::: Records

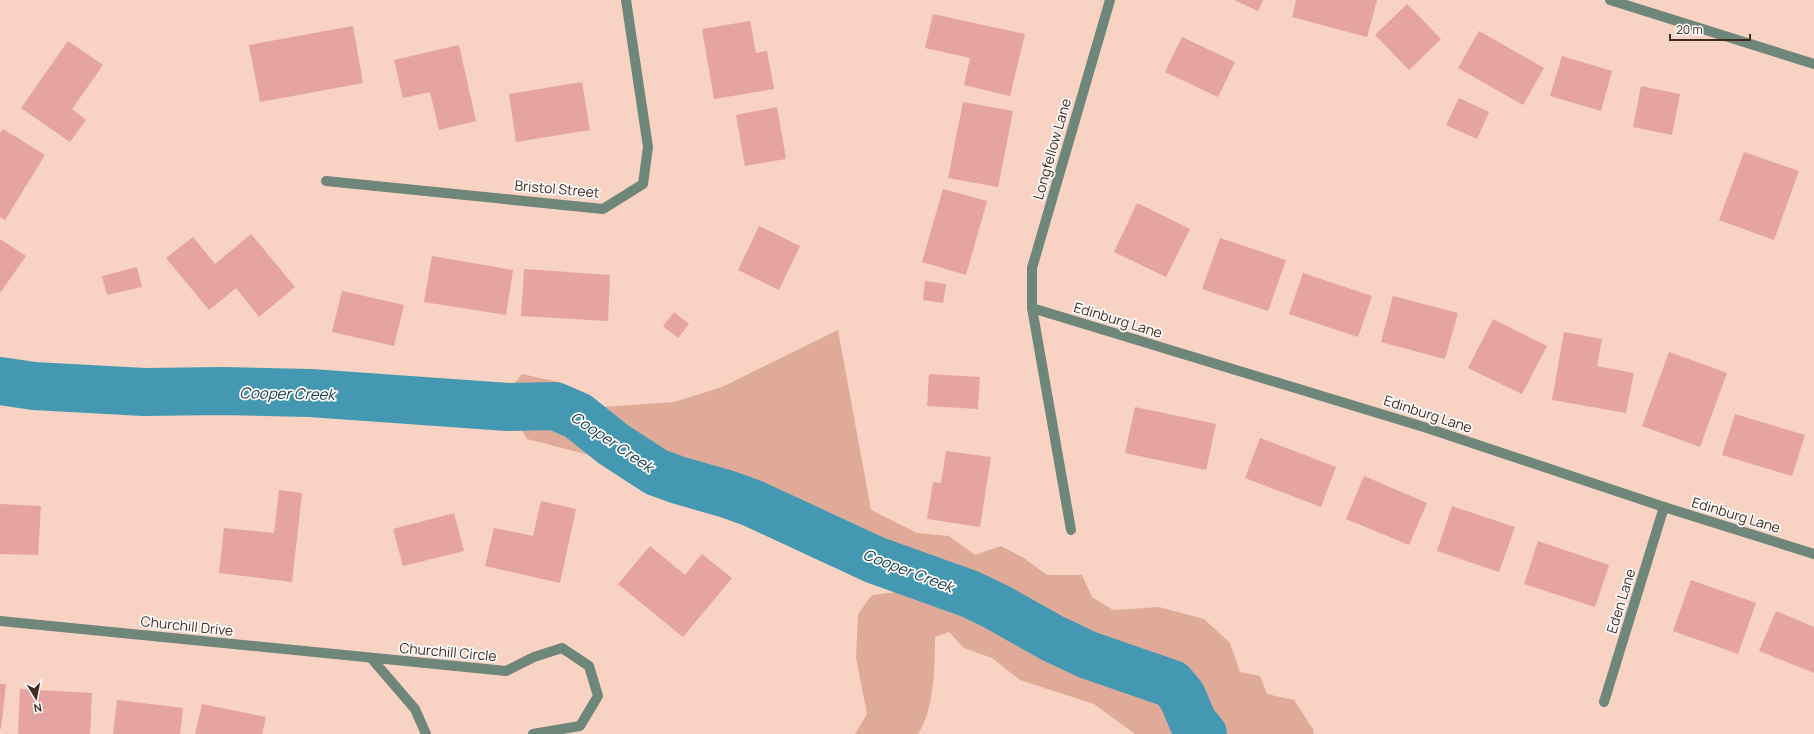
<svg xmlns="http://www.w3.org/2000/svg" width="1814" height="734" font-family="Manrope,sans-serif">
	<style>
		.green { fill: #dfab98 }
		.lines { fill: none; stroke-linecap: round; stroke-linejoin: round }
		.river { stroke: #4498b2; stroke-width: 48 }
		.building { fill: #e5a3a1 }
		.minor { stroke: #6e877a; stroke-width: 10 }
		.labels { text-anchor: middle; stroke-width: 3.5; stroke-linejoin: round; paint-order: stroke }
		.street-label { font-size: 14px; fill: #422a21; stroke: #fcfcfc }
		.water-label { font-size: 15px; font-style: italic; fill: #143a46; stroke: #fcfcfc }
	</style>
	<rect width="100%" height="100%" fill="#f8d2c3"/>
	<!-- green -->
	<path class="green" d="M838,330l33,180 46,23 32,3 26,19 26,-9 23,12 23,17h35l10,22 21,13 46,-3 45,12 26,24 10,29 20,4 7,18 27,6 19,29 1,5h-179l-41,-30 -74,-24 -28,-22 -28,-10 -15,-16 -14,5c0,27 -1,75 -17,97h-63l12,-20 -11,-56 2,-44 14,-19 26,-3 19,-24c-64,-15 -120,-51 -178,-81 -12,-6 -25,-8 -37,-14 -16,-7 -31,-15 -47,-23l-38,12 -90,-23 -24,-42 19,-23 37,8 43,25 72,-5 48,-15z"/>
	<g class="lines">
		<!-- river -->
		<polyline class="river" points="0,381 34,386 144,392 223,391 310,393 508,407 555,406 578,416 613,444 656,472 678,480 727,494 752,503 875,560 970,594 997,607 1052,638 1088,655 1172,684 1182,696 1193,722 1203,734"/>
	</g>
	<!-- building -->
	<g class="building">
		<polygon points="1234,0 1263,0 1258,11"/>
		<polygon points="1296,0 1377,0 1367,37 1292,17"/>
		<polygon points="1407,4 1441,39 1409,70 1375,35"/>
		<polygon points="933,14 1025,34 1010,96 964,85 970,58 925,48"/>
		<polygon points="750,21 756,53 767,51 774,89 714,99 702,29"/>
		<polygon points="353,26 363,83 260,102 249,45"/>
		<polygon points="1479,31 1544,68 1523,105 1458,68"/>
		<polygon points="1182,37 1235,62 1218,97 1165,72"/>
		<polygon points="68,41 103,65 72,109 86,120 70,142 21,108"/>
		<polygon points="459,45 476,121 439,130 430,92 403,98 394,60"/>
		<polygon points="1562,56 1612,71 1601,111 1550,96"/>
		<polygon points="582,82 590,130 516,142 509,94"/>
		<polygon points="1641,86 1680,94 1672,135 1633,127"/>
		<polygon points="1459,98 1489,112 1477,139 1446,125"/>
		<polygon points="963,102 1013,111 998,187 948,178"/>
		<polygon points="777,107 786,159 745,166 736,115"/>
		<polygon points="3,129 45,155 5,220 0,217 0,133"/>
		<polygon points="1744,152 1799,171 1774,240 1719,220"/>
		<polygon points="943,189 987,201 966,275 922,262"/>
		<polygon points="1137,203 1190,229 1166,277 1114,252"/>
		<polygon points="759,226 800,246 779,290 738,270"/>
		<polygon points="251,234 295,287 259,317 236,288 209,310 166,258 193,237 215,264"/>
		<polygon points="1220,238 1286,260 1268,311 1202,289"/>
		<polygon points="0,239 26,256 0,293"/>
		<polygon points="432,256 513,270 506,315 424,302"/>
		<polygon points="137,267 142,287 107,295 102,276"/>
		<polygon points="524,269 610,275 608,321 521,316"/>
		<polygon points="1303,273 1372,296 1358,337 1289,314"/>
		<polygon points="925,281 946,284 943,303 923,300"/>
		<polygon points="342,291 404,305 394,346 332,332"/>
		<polygon points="1393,296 1458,313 1445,359 1381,342"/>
		<polygon points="674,312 689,324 678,338 663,326"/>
		<polygon points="1493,319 1547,346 1522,394 1468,368"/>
		<polygon points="1564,332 1602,339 1597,366 1634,373 1626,413 1552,400"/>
		<polygon points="1669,352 1727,373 1700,447 1642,426"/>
		<polygon points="929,374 980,377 978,409 927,406"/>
		<polygon points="1135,407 1216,424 1206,470 1125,453"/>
		<polygon points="1735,414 1805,435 1792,476 1722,455"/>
		<polygon points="1260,438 1336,467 1321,507 1245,478"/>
		<polygon points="946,451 991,457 980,527 927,519 933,482 941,483"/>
		<polygon points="1364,476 1427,503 1409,545 1346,519"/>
		<polygon points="279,490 302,493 292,582 219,573 224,528 274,533"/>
		<polygon points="541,501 576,509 560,583 485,566 494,528 533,536"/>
		<polygon points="0,504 41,506 38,555 0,554"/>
		<polygon points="1452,506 1515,527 1499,572 1437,551"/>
		<polygon points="454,513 464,551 403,566 393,529"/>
		<polygon points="1538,541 1609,565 1595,607 1524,584"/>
		<polygon points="650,546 685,575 702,554 732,578 683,637 618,584"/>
		<polygon points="1691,580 1756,603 1738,654 1673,631"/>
		<polygon points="1776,611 1814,627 1814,673 1759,651"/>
		<polygon points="0,684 6,684 1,729 0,729"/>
		<polygon points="20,689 92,693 90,734 18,734"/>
		<polygon points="117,700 183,708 180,734 113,734"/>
		<polygon points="202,704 266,717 262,734 195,734"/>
	</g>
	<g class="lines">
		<!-- minor -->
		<g class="minor">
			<polyline points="1610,0 1814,64"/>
			<polyline points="326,181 603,209 643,184 648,147 626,0"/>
			<polyline points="1032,308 1427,428 1664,507 1814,554"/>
			<polyline points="1071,530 1032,308 1032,268 1110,0"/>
			<polyline points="0,621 506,671 534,657 562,648 589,666 598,696 580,726 533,734"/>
			<polyline points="372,659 415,709 426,734"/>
			<polyline points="1604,702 1664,507"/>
		</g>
	</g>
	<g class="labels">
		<!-- street labels -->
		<g class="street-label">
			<text transform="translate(1052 149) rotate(-74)" y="5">Longfellow Lane</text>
			<text transform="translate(557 189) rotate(5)" y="5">Bristol Street</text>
			<text transform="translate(1118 320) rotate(17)" y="5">Edinburg Lane</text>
			<text transform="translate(1428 414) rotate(18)" y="5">Edinburg Lane</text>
			<text transform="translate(1736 515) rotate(17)" y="5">Edinburg Lane</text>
			<text transform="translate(1621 601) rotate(-73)" y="5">Eden Lane</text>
			<text transform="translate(187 626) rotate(6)" y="5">Churchill Drive</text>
			<text transform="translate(448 652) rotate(5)" y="5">Churchill Circle</text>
		</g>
		<!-- water labels -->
		<g class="water-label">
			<text transform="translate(287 394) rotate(1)" y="5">Cooper Creek</text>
			<text transform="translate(612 442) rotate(34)" y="5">Cooper Creek</text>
			<text transform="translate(908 571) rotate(21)" y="5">Cooper Creek</text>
		</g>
	</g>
	<!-- north arrow -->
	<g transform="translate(36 698) rotate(170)" stroke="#fcfcfc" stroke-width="3" paint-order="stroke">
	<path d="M0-3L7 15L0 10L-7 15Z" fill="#422a21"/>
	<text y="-6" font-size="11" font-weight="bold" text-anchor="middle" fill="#422a21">N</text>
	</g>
	<!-- scale -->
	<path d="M1670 34v6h80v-6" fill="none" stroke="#422a21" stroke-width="2"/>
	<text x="1676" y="34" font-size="12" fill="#422a21" stroke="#fcfcfc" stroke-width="3" paint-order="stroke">20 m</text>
</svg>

::::::

Work instruction: Write out the records above once more, word for word, with no pictures.

Expected answer:
<svg xmlns="http://www.w3.org/2000/svg" width="1814" height="734" font-family="Manrope,sans-serif">
	<style>
		.green { fill: #dfab98 }
		.lines { fill: none; stroke-linecap: round; stroke-linejoin: round }
		.river { stroke: #4498b2; stroke-width: 48 }
		.building { fill: #e5a3a1 }
		.minor { stroke: #6e877a; stroke-width: 10 }
		.labels { text-anchor: middle; stroke-width: 3.5; stroke-linejoin: round; paint-order: stroke }
		.street-label { font-size: 14px; fill: #422a21; stroke: #fcfcfc }
		.water-label { font-size: 15px; font-style: italic; fill: #143a46; stroke: #fcfcfc }
	</style>
	<rect width="100%" height="100%" fill="#f8d2c3"/>
	<!-- green -->
	<path class="green" d="M838,330l33,180 46,23 32,3 26,19 26,-9 23,12 23,17h35l10,22 21,13 46,-3 45,12 26,24 10,29 20,4 7,18 27,6 19,29 1,5h-179l-41,-30 -74,-24 -28,-22 -28,-10 -15,-16 -14,5c0,27 -1,75 -17,97h-63l12,-20 -11,-56 2,-44 14,-19 26,-3 19,-24c-64,-15 -120,-51 -178,-81 -12,-6 -25,-8 -37,-14 -16,-7 -31,-15 -47,-23l-38,12 -90,-23 -24,-42 19,-23 37,8 43,25 72,-5 48,-15z"/>
	<g class="lines">
		<!-- river -->
		<polyline class="river" points="0,381 34,386 144,392 223,391 310,393 508,407 555,406 578,416 613,444 656,472 678,480 727,494 752,503 875,560 970,594 997,607 1052,638 1088,655 1172,684 1182,696 1193,722 1203,734"/>
	</g>
	<!-- building -->
	<g class="building">
		<polygon points="1234,0 1263,0 1258,11"/>
		<polygon points="1296,0 1377,0 1367,37 1292,17"/>
		<polygon points="1407,4 1441,39 1409,70 1375,35"/>
		<polygon points="933,14 1025,34 1010,96 964,85 970,58 925,48"/>
		<polygon points="750,21 756,53 767,51 774,89 714,99 702,29"/>
		<polygon points="353,26 363,83 260,102 249,45"/>
		<polygon points="1479,31 1544,68 1523,105 1458,68"/>
		<polygon points="1182,37 1235,62 1218,97 1165,72"/>
		<polygon points="68,41 103,65 72,109 86,120 70,142 21,108"/>
		<polygon points="459,45 476,121 439,130 430,92 403,98 394,60"/>
		<polygon points="1562,56 1612,71 1601,111 1550,96"/>
		<polygon points="582,82 590,130 516,142 509,94"/>
		<polygon points="1641,86 1680,94 1672,135 1633,127"/>
		<polygon points="1459,98 1489,112 1477,139 1446,125"/>
		<polygon points="963,102 1013,111 998,187 948,178"/>
		<polygon points="777,107 786,159 745,166 736,115"/>
		<polygon points="3,129 45,155 5,220 0,217 0,133"/>
		<polygon points="1744,152 1799,171 1774,240 1719,220"/>
		<polygon points="943,189 987,201 966,275 922,262"/>
		<polygon points="1137,203 1190,229 1166,277 1114,252"/>
		<polygon points="759,226 800,246 779,290 738,270"/>
		<polygon points="251,234 295,287 259,317 236,288 209,310 166,258 193,237 215,264"/>
		<polygon points="1220,238 1286,260 1268,311 1202,289"/>
		<polygon points="0,239 26,256 0,293"/>
		<polygon points="432,256 513,270 506,315 424,302"/>
		<polygon points="137,267 142,287 107,295 102,276"/>
		<polygon points="524,269 610,275 608,321 521,316"/>
		<polygon points="1303,273 1372,296 1358,337 1289,314"/>
		<polygon points="925,281 946,284 943,303 923,300"/>
		<polygon points="342,291 404,305 394,346 332,332"/>
		<polygon points="1393,296 1458,313 1445,359 1381,342"/>
		<polygon points="674,312 689,324 678,338 663,326"/>
		<polygon points="1493,319 1547,346 1522,394 1468,368"/>
		<polygon points="1564,332 1602,339 1597,366 1634,373 1626,413 1552,400"/>
		<polygon points="1669,352 1727,373 1700,447 1642,426"/>
		<polygon points="929,374 980,377 978,409 927,406"/>
		<polygon points="1135,407 1216,424 1206,470 1125,453"/>
		<polygon points="1735,414 1805,435 1792,476 1722,455"/>
		<polygon points="1260,438 1336,467 1321,507 1245,478"/>
		<polygon points="946,451 991,457 980,527 927,519 933,482 941,483"/>
		<polygon points="1364,476 1427,503 1409,545 1346,519"/>
		<polygon points="279,490 302,493 292,582 219,573 224,528 274,533"/>
		<polygon points="541,501 576,509 560,583 485,566 494,528 533,536"/>
		<polygon points="0,504 41,506 38,555 0,554"/>
		<polygon points="1452,506 1515,527 1499,572 1437,551"/>
		<polygon points="454,513 464,551 403,566 393,529"/>
		<polygon points="1538,541 1609,565 1595,607 1524,584"/>
		<polygon points="650,546 685,575 702,554 732,578 683,637 618,584"/>
		<polygon points="1691,580 1756,603 1738,654 1673,631"/>
		<polygon points="1776,611 1814,627 1814,673 1759,651"/>
		<polygon points="0,684 6,684 1,729 0,729"/>
		<polygon points="20,689 92,693 90,734 18,734"/>
		<polygon points="117,700 183,708 180,734 113,734"/>
		<polygon points="202,704 266,717 262,734 195,734"/>
	</g>
	<g class="lines">
		<!-- minor -->
		<g class="minor">
			<polyline points="1610,0 1814,64"/>
			<polyline points="326,181 603,209 643,184 648,147 626,0"/>
			<polyline points="1032,308 1427,428 1664,507 1814,554"/>
			<polyline points="1071,530 1032,308 1032,268 1110,0"/>
			<polyline points="0,621 506,671 534,657 562,648 589,666 598,696 580,726 533,734"/>
			<polyline points="372,659 415,709 426,734"/>
			<polyline points="1604,702 1664,507"/>
		</g>
	</g>
	<g class="labels">
		<!-- street labels -->
		<g class="street-label">
			<text transform="translate(1052 149) rotate(-74)" y="5">Longfellow Lane</text>
			<text transform="translate(557 189) rotate(5)" y="5">Bristol Street</text>
			<text transform="translate(1118 320) rotate(17)" y="5">Edinburg Lane</text>
			<text transform="translate(1428 414) rotate(18)" y="5">Edinburg Lane</text>
			<text transform="translate(1736 515) rotate(17)" y="5">Edinburg Lane</text>
			<text transform="translate(1621 601) rotate(-73)" y="5">Eden Lane</text>
			<text transform="translate(187 626) rotate(6)" y="5">Churchill Drive</text>
			<text transform="translate(448 652) rotate(5)" y="5">Churchill Circle</text>
		</g>
		<!-- water labels -->
		<g class="water-label">
			<text transform="translate(287 394) rotate(1)" y="5">Cooper Creek</text>
			<text transform="translate(612 442) rotate(34)" y="5">Cooper Creek</text>
			<text transform="translate(908 571) rotate(21)" y="5">Cooper Creek</text>
		</g>
	</g>
	<!-- north arrow -->
	<g transform="translate(36 698) rotate(170)" stroke="#fcfcfc" stroke-width="3" paint-order="stroke">
	<path d="M0-3L7 15L0 10L-7 15Z" fill="#422a21"/>
	<text y="-6" font-size="11" font-weight="bold" text-anchor="middle" fill="#422a21">N</text>
	</g>
	<!-- scale -->
	<path d="M1670 34v6h80v-6" fill="none" stroke="#422a21" stroke-width="2"/>
	<text x="1676" y="34" font-size="12" fill="#422a21" stroke="#fcfcfc" stroke-width="3" paint-order="stroke">20 m</text>
</svg>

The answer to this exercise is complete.